Ik moest zeggen er zelf aardig neutraal over te zijn. Ja, ik hield ervan naar muziek te kunnen luisteren tijdens een missie, maar ik was blij als het gewicht van een fout die ik maakte tijdens een missie niet volledig op mijn schouders lag. Avi had duidelijk een andere reden niet eens te zijn met de verandering van de regels.

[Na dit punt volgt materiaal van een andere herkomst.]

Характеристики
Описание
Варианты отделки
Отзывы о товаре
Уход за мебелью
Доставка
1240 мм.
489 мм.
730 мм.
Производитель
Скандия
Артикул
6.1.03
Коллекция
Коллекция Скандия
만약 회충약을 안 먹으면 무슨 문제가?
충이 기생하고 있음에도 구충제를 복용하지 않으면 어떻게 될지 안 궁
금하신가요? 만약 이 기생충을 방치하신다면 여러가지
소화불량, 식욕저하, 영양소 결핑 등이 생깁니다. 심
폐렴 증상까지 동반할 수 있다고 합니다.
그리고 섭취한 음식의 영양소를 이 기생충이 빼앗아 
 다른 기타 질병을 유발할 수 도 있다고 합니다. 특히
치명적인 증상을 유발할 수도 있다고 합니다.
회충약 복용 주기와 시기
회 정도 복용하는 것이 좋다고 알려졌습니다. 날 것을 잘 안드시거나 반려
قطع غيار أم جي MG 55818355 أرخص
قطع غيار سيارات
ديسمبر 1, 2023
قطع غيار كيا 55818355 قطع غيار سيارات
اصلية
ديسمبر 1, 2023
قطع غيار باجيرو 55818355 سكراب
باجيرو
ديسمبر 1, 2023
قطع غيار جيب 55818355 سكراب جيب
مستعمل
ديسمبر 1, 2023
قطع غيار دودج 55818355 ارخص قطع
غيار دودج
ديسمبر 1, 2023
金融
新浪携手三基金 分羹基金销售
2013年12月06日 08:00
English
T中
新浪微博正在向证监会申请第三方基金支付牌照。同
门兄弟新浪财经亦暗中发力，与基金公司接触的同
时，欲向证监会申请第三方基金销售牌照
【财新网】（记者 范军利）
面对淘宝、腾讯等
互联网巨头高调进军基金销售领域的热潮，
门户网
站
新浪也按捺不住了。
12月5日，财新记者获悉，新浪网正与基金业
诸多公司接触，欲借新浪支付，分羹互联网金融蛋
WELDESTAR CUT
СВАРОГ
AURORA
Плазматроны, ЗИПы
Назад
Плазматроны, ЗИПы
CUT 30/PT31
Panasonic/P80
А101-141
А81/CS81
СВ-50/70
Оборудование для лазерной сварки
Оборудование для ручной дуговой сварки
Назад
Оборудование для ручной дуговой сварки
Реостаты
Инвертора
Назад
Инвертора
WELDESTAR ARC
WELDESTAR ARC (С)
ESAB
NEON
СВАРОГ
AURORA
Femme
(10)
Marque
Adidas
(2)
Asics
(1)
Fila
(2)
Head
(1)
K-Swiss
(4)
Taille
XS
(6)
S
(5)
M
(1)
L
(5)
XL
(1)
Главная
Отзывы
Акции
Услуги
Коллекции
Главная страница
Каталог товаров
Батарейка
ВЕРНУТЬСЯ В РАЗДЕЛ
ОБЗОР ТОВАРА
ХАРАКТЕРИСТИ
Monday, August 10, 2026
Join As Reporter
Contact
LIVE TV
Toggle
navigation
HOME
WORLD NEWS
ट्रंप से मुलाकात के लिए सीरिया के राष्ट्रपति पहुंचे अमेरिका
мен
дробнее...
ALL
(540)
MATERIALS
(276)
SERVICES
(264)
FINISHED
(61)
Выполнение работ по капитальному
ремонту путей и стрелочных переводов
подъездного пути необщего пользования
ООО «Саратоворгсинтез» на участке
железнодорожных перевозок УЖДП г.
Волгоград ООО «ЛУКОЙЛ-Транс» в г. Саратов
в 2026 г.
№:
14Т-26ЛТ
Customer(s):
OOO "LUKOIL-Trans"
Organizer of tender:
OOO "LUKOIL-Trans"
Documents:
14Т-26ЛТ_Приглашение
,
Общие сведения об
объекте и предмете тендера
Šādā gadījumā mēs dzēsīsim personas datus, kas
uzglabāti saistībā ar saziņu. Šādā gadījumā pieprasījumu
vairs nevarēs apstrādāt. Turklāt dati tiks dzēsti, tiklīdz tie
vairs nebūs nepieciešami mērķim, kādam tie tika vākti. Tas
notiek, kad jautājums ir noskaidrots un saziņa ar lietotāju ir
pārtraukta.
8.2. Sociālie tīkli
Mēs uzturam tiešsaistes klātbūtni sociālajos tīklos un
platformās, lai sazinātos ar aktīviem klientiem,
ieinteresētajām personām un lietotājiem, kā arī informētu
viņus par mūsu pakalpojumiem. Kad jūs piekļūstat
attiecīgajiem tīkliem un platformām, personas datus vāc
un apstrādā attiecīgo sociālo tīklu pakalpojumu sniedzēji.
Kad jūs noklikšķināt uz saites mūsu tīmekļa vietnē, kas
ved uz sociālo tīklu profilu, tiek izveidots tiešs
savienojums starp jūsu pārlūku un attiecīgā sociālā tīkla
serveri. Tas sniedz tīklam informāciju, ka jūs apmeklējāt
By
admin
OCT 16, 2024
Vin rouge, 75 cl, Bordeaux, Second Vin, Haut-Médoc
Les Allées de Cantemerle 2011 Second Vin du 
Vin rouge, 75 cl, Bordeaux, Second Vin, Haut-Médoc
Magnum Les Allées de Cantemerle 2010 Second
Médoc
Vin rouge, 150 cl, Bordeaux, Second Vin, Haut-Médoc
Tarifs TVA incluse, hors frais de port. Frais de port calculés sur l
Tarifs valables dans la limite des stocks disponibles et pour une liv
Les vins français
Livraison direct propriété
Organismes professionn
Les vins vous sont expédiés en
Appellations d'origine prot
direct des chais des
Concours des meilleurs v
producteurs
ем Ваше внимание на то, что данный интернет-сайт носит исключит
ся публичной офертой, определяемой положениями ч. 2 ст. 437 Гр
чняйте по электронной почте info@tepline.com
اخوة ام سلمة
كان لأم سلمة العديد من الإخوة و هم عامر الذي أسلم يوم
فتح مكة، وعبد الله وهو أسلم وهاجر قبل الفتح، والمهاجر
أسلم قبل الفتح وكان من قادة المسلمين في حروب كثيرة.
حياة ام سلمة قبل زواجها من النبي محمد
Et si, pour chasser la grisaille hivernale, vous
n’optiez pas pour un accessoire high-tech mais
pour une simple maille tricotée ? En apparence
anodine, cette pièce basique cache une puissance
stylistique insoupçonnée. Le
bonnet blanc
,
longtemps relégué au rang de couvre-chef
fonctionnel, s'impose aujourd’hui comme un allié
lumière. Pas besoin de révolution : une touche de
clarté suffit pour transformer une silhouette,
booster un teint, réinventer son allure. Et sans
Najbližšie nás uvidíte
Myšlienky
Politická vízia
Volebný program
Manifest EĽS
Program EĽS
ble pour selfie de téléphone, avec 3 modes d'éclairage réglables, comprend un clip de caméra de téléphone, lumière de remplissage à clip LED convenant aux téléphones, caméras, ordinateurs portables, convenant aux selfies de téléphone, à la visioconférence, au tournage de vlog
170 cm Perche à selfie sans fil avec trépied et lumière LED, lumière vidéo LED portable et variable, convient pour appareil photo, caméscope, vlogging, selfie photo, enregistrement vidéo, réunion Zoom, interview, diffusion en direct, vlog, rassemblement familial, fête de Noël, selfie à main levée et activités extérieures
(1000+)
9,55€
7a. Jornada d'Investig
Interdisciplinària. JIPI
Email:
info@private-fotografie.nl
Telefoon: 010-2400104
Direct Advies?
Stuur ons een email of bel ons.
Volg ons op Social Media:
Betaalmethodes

'Ik weet niet of het de beste keuze is,' zei Avi tegen mij terwijl we door de kasten vol zielenflesjes liepen op zoek naar een stel die we voor onze komende missie konden gebruiken.
'Hoezo niet?' vroeg ik. 'Ik ga ervanuit dat Moyra goed nieuws gebracht heeft waardoor er minder angst is dat we dood neer kunnen vallen.' Ik zei het wat losjes, maar het was niet de beste woordkeuze. Avi keek naar haar schoenen.
'Maar wat is het dan precies wat ze Dood Hein verteld heeft?' zei ze. 'Wat zorgt ervoor dat er opeens minder kans is dat er iemand dood kan gaan?' Ik had daar geen antwoord op en ik pakte met zwaar hart de flesjes die we nodig hadden.
'Ik denk dat die kans nooit weggaat,' zei ik om realistisch te blijven, ik had het gevoel dat Avi geen goedpraterij zou accepteren. Ook merkte ik het zelf nodig te hebben, ik wist dat de angst plots te kunnen streven me alerter hield. Al had het ook voor intense woede tegenover Killian gezorgd. Onbewust klemde ik mijn kaken op elkaar terwijl ik hem weer vervloekte.
'Precies,' zei ze met een wat gebroken stem en ik keek haar aan. 'Dus hoe moet ik niet bang zijn dat er niet weer iemand naast me dood neervalt?' Ik had weer geen antwoord voor haar en waarschijnlijk wist ze dat ook. Ze had namelijk volstrekte gelijk bang te zijn. 'Het is gewoon... Ik kan er niet niet aan denken.'
'Het is nog steeds te vers,' zei ik daarop eerder als een feit dan een vraag en ik gaf haar wat flesjes aan zodat ik een nieuwe set in mijn hand kon nemen.
'Ja.' Haar stem was wat dik en ze keek weg.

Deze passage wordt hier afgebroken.